The inclusions within NiTi alloy are assumed to be titanium carbonitrides and NiTi oxides formed during the vacuum melting and casting in graphite cubicles (22,27) (Fig. 4). This process causes slight carbon contamination in the melt, forming the oxide impurities that appear evenly distributed within the NiTi matrix (27). The concentration and distribution of the inclusions has been proposed as a method of assessing the metallurgical quality of the NiTi alloy produced by different manufacturers of rotary instruments (28). However, there was no apparent difference in the distribution of inclusions between PTU and PTN rotary files. The voids and inclusions were distributed evenly within dimples associated with ductile fracture in all samples (Fig. 3). This is an important observation as brittle fractures are highly undesirable. Unlike brittle or quasi-brittle fracture, ductile fracture initiates with a longer period of stable crack or void growth due to plastic deformation. In this type of fracture, the microvoids present in the alloy nucleate at the interface between the matrix and secondary phase particles (29). Therefore, these inclusions and micro-voids present within the alloy due to the manufacturing process appear to be very important in the fracture initiation and propagation in NiTi rotary files. It can be inferred that improvements in the fabrication process of the alloy to reduce these irregularities may increase the resistance to fracture and fatigue of these instruments.

EXERCISE:
Write the next part of the passage on fracture in NiTi rotary files, picking up after its final sentence. You won't need the listing for this.

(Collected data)
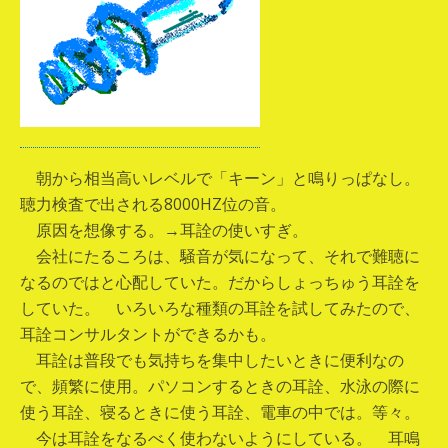
朝から相当高いレベルで「キーン」と鳴りっぱなし。
聴力検査で出される8000HZ位の音。
原因を想像する。→耳詮の使いすぎ。
会社にたるころは、騒音が気になって、それで難聴に
なるのではと心配していた。だからしょっちゅう耳詮を
していた。 いろいろな種類の耳詮を試してみたので、
耳詮コンサルタントができるかも。
耳詮は普段でも気持ちを集中したいときに便利なの
で、頻繁に使用。パソコンするときの耳詮、水泳の際に
使う耳詮、寝るときに使う耳詮、電車の中では。等々。
今は耳詮をなるべく使わないようにしている。 耳鳴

OUTPUT OF THE TASK:
An interesting finding was the frequency of the presence of remaining organic debris on the surface of the rotary files even after thorough ultrasonic cleaning and autoclaving (Fig. 2A,B). This finding was in accordance with previous studies where dentin debris was found adhering to the file surface after use and cleaning (18,20,30). It is suspected that the organic debris adheres to and remains on the file due to mechanical retention within irregularities both from manufacturing flaws and defects created during instrumentation. It can be assumed that these dentinal chips and other debris from root canal preparation in vivo will remain after extensive ultrasonic cleaning and autoclaving. This remaining debris has implications that should be studied further. Alapati et al. proposed that embedded dentin deposits cause a wedging action within machining cracks and may lead to their propagation resulting in instrument distortion and failure (18). Another concern is the potential exchange of organic debris between patients. This debris is assumed to be sterile after autoclaving, but its presence may be a source of antigens, infecting agents, or nonspecific irritants (31). Another study has demonstrated that prions can be present in human dental pulp tissue and there may be a risk of infection by contaminated files (32). However, research is lacking on the risk of infection and further studies should be pursued before a recommendation can be made.

Conclusions

Within the conditions of this study, new files of each type (PTU and PTN) examined by stereomicroscopy and SEM all showed the presence of irregularities and defects. All files showed machining grooves, metal flash, debris, and defects on cutting edges. These irregularities appear to be critical in the accumulation of debris and in the initiation of fatigue and crack propagation within the NiTi alloy. All files showed some degree of metal fatigue near alloy irregularities with ultimate failure resulting in ductile fracture. The fractured files observed with SEM showed varying degrees of inclusions, microvoids, signs of dimpled rupture, surface cracks, and organic debris.